If Rajamouli had chosen even a known young actor or even a new comer, expectations could have been higher from his film. Hence Sunil was apt choice.
The way Rajamouli portrays each character - the villain, the heroine, the heroine’s cousin, her brothers is impeccable. Once the main conflict is leaked between main characters, any other director would have looked for climax. But Rajamouli takes the audience for a ride in his own way until it becomes convincing and necessary to kick Ramu out of home.
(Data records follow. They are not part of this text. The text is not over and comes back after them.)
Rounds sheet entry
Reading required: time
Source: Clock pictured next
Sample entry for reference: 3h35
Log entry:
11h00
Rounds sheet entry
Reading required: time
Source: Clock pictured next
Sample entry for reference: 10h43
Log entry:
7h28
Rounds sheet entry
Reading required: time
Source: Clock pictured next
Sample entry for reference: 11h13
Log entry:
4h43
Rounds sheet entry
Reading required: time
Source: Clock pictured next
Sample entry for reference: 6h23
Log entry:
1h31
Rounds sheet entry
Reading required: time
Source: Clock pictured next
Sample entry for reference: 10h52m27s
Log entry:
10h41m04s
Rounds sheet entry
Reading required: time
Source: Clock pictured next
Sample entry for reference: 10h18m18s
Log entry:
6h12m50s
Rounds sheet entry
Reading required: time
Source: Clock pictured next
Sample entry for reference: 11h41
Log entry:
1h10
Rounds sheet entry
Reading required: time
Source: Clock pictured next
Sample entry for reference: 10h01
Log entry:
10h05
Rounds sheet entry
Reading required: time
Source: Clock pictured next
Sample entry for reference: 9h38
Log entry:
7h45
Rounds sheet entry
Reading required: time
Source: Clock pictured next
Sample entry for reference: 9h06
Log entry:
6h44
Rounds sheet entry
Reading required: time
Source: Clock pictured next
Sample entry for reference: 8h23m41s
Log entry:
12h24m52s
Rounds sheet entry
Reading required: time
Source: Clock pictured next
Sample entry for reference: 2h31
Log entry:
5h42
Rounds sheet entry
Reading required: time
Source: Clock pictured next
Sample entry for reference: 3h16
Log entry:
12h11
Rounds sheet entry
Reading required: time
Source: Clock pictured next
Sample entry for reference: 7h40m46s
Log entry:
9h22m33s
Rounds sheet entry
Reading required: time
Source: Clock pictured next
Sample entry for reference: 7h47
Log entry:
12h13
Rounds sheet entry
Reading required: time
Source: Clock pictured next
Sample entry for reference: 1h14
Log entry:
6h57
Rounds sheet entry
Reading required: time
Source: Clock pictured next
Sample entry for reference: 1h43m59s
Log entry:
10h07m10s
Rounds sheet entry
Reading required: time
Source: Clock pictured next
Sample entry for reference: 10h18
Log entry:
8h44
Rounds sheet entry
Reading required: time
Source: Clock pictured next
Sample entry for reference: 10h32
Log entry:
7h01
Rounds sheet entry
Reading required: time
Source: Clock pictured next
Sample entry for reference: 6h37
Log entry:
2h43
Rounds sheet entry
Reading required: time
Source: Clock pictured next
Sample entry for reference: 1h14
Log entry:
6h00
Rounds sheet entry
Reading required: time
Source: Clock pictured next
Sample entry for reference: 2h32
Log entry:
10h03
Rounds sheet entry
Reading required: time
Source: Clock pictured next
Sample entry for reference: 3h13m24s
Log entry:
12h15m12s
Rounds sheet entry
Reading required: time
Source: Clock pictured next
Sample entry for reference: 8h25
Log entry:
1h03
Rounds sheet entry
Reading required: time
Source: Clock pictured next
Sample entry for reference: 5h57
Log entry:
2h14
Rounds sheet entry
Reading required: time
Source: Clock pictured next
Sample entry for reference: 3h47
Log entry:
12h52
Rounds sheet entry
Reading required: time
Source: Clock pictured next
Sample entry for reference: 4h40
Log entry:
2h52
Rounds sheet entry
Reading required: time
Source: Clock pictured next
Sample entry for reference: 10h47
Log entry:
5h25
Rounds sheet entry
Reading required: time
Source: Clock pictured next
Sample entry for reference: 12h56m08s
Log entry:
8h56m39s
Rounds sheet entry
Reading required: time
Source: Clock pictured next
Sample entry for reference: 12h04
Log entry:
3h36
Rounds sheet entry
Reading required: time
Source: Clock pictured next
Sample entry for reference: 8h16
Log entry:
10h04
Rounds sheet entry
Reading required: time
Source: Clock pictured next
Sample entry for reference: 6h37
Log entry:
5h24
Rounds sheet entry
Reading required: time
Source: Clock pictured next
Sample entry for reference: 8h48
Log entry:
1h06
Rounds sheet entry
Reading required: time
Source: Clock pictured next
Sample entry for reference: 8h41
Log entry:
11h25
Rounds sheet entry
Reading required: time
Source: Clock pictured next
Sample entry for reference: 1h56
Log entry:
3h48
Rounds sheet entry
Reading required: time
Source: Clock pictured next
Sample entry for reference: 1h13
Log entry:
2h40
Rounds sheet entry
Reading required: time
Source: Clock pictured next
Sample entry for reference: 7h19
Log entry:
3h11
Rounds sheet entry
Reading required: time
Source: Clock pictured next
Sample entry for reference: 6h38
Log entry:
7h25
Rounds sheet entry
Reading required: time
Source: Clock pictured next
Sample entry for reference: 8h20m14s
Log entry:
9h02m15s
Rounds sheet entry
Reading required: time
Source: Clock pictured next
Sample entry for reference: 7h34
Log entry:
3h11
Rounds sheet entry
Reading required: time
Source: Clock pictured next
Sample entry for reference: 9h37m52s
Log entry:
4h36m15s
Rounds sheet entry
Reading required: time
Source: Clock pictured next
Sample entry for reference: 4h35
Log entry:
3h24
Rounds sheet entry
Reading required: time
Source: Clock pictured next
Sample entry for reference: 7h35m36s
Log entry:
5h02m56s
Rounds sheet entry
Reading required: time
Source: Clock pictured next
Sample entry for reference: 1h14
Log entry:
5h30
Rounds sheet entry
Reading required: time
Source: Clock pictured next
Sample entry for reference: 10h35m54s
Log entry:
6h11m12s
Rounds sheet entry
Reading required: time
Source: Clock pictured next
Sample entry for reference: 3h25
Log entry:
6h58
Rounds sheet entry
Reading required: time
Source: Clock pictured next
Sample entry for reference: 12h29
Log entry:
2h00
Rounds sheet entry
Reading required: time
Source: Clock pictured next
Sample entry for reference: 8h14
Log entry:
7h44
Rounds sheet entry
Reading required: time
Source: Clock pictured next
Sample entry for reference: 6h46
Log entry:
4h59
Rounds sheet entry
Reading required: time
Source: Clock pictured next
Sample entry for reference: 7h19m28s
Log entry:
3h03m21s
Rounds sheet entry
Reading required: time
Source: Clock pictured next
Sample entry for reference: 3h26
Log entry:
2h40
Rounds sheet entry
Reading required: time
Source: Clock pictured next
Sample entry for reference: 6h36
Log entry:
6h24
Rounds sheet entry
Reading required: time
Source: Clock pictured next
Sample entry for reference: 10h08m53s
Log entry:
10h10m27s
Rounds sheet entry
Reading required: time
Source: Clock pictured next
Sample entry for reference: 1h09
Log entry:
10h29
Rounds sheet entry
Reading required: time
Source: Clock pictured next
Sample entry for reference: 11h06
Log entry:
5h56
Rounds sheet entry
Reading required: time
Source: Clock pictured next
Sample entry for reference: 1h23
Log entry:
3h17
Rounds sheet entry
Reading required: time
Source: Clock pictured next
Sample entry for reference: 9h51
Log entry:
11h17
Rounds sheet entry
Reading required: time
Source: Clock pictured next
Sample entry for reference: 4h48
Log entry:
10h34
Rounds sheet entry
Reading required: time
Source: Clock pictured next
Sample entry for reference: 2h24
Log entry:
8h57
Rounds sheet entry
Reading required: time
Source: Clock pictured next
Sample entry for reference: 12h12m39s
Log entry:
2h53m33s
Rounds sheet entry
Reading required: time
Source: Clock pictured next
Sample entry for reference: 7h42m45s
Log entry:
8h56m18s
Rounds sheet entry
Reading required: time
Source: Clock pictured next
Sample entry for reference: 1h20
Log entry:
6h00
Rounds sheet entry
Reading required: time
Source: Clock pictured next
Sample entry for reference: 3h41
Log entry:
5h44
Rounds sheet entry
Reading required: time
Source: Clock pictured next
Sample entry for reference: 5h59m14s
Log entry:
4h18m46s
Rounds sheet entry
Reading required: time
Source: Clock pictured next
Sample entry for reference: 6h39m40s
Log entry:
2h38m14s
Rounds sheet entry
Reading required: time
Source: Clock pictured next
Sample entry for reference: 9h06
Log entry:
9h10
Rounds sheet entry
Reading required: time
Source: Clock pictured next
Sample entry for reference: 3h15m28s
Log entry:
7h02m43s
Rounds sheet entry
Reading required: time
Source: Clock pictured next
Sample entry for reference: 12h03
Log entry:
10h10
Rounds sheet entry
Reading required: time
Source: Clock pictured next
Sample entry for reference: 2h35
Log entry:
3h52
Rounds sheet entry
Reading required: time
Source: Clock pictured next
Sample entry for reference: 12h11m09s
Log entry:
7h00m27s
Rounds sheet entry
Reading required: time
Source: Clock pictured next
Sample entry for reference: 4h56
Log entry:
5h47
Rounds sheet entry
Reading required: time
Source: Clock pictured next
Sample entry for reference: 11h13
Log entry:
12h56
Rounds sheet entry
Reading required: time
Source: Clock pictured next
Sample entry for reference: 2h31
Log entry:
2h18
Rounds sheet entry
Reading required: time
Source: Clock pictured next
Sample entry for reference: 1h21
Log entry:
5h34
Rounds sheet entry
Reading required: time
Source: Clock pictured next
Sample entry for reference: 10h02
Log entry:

His mark violence is completely reduced. For his trademark slow motion scenes Rajamouli doesn’t need a cinematographer. But that shouldn’t take anything away from Ramprasad, the actual cinematographer, notably in the train song and the cycle chase scenes. Editing is crisp and dialogues are written well, especially between Ramu and Ramineedu. All the other departments did good including set and costumer designers. The visual effects in the song ‘Udyogam Poyindi’ are cool, though one thinks the visual effects in few frames was a tad average.
But last not the least, it is Keeravani who keeps the audience not just engaged, but also has them in splits or sometimes completely silences them with his background music.
Filmmaking is like cricket, more so for Telugu people. The moment you perform in one innings (read film), the second innings (next film) generates unnecessary hype inspite of having a different story and different demands. Nagarjuna after ‘Annammayya’, Krishna after ‘Alluri Seetarama Raju’ must have realized it the hard way. This is where Rajamouli does well. He can now take the burden of ‘Magadheera’ off his shoulders and yet get a good hit with this film. He can sleep better now. Go watch 'Maryada Ramanna' with your family. This is a good Telugu commercial cinema.